About a month ago, I blogged that the first class settlement had been reached under the Florida Telephone Solicitation Act (FTSA), in a case called Alvarez v. Sunshine Life & Health Advisors LLC. Well, last week, the Alvarez plaintiff filed his motion for preliminary approval of that settlement, and the Florida state court granted preliminary approval one hour and three minutes later. The settlement provides that the defendant will make available $2,556,000 as part of a common fund from which the following amounts will be paid:

  1. Each settlement class member who submits a valid claim form will receive a check in the amount of $300;
  2. An incentive award to the plaintiff in the amount of $5,000 for his service as the putative class representative;
  3. Attorneys’ fees and costs totaling 20% (or $511,200) of the common fund; and
  4. The costs of settlement notice and administration.

There are a couple of things that struck me as I reviewed the settlement agreement. First, if the claims, incentive award, attorneys’ fees and costs, and notice and administration costs do not reach $2,556,000 total, the difference “shall remain with Defendant.” This is conceptually similar to a reverter. However, at $300 available per claimant, the take rate may be relatively high. In settlements under the federal analogue to the FTSA, the Telephone Consumer Protection Act (TCPA), the average benefit per class member ranges between $6 and $75, and the typical take rate is in the single figures. For example, as part of a recent TCPA class action settlement in Florida state court — Dargoltz v. Fashion Mktg. & Merchandising Grp., Inc., No. 2021-009781-CA-01 (Fla. Cir. Ct.–Miami-Dade Cty.) — which received final approval in October 2021, the defendant, e-tailer Shein, agreed to a settlement structured much like the one in Alvarez. However, the available cash benefit per class member was only $8 (or $12 in coupons). While the take rate in that case was not stated in the final approval papers, class counsel there has told me that the take rate was less than one percent; the settlement administrator has told me that the take rate was less than three percent. Either way, at $300 a pop, the take rate in Alvarez may be far higher than the typical telemarketing class action settlement take rate. Something to watch.

Another provision of the Alvarez settlement that seems odd (to me at least) is that the release includes language that is specifically required by California law to ensure that a class member does not inadvertently waive unknown claims merely by signing a general release. That makes some sense given that the “Settlement Class” is defined to be “[a]ll persons,” without geographic limitation, who received a marketing text message from the defendant since July 1, 2021 (emphasis added). However, Alvarez is an FTSA class action. And the FTSA, by its terms, is limited to telecommunications received by “consumers located in Florida.”

I suppose that, given that the defendant touts itself as having “provided insurance coverage to over a quarter million of Americans nationwide” since 2013, it is possible that some of the class members may be non-Florida residents with non-Florida area codes — for example, Californians who happened to receive one or more of the complained-of text messages while traveling in Florida.
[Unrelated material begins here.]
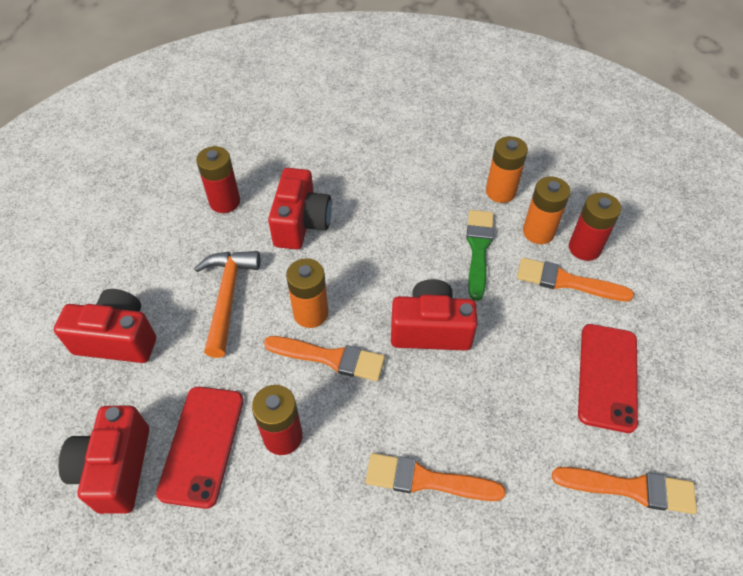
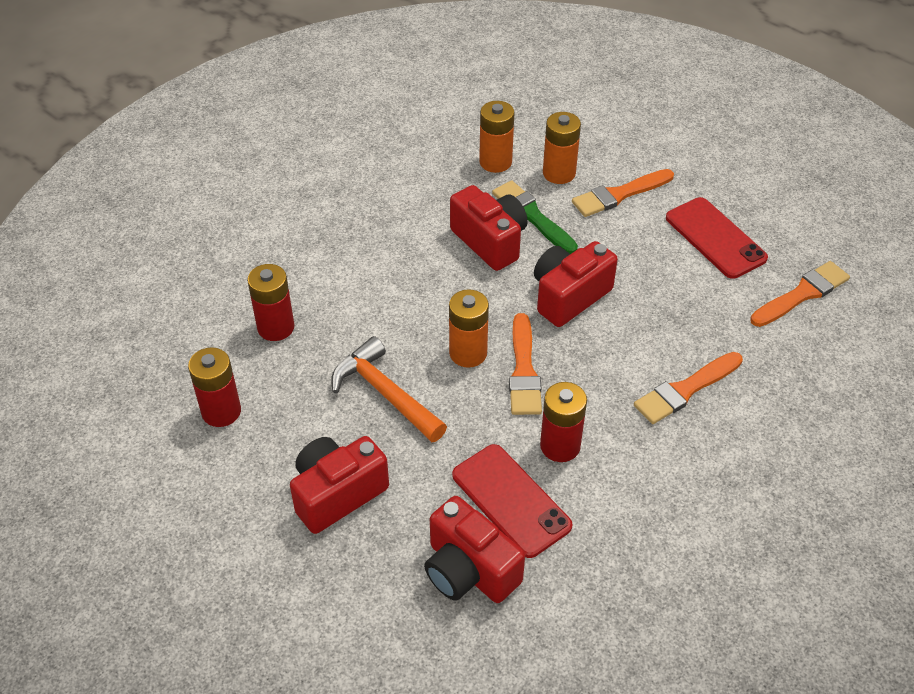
camera: 45 degrees left, 5 degrees down
orange brush [264,336,385,381] -> orange brush turned 120 degrees clockwise [509,313,542,415]
red camera [268,168,332,250] -> red camera moved to [450,185,528,271]
red battery [569,193,621,261] -> red battery moved to [188,347,241,427]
It also may be the case that the class includes Florida residents whose cellular telephone numbers have California area codes. Or, perhaps, despite its nationwide business operations, the defendant only sent text messages to identifiable Florida residents (e.g., the defendant may have physical addresses associated with each class member).

Either way, the inclusion of the California general release language in the settlement seems out of place. Maybe the reason for its inclusion is simply an abundance of caution to limit any argument by a California-based class member that she did not mean to release any unknown claims by taking part in the Alvarez settlement. But if that’s the reason, then it underscores why FTSA classes should never be certified in the first place: there is simply no way to determine, on a class-wide basis, where a specific person is located (i.e., in Florida or outside the state) when she receives a specific text message. Indeed, that’s why several years ago, in Booth v. Appstack, Inc., the Western District of Washington decertified a state class under the Washington State telemarketing law. And that was a residential landline case involving call forwarding. The problem of identifying where a class member may or may not be at the time of receipt is far more acute in the context of text messages to cell phones.

Finally, while not particular odd or out of sorts in telemarketing class action settlements generally, the requested amount of attorneys’ fees and costs—more than half a million dollars—is a heck of a haul for the class counsel. All that they did was file their form FTSA complaint, serve form discovery, defeat a motion to dismiss brought on standing grounds only (using a largely form opposition brief), and participate in oral argument on that motion. Alvarez was filed just 10.5 months ago. Since then, class counsel have filed and litigated (or are in the midst of litigating) at least 42 other FTSA cases of which I am aware. That’s likely an understated number as well. It also does not take into account non-FTSA cases filed by the same attorneys. It will be interesting to see whether and how the Alvarez plaintiff’s attorneys justify their fees, and what their lodestar winds up being.

Regardless, there you go. I promised in June 2022 to give you the terms of the Alvarez settlement once they became publicly available. And, as my father (via famed Yukon poet Robert Service) hammered into me as a child, “a promise made is a debt unpaid.”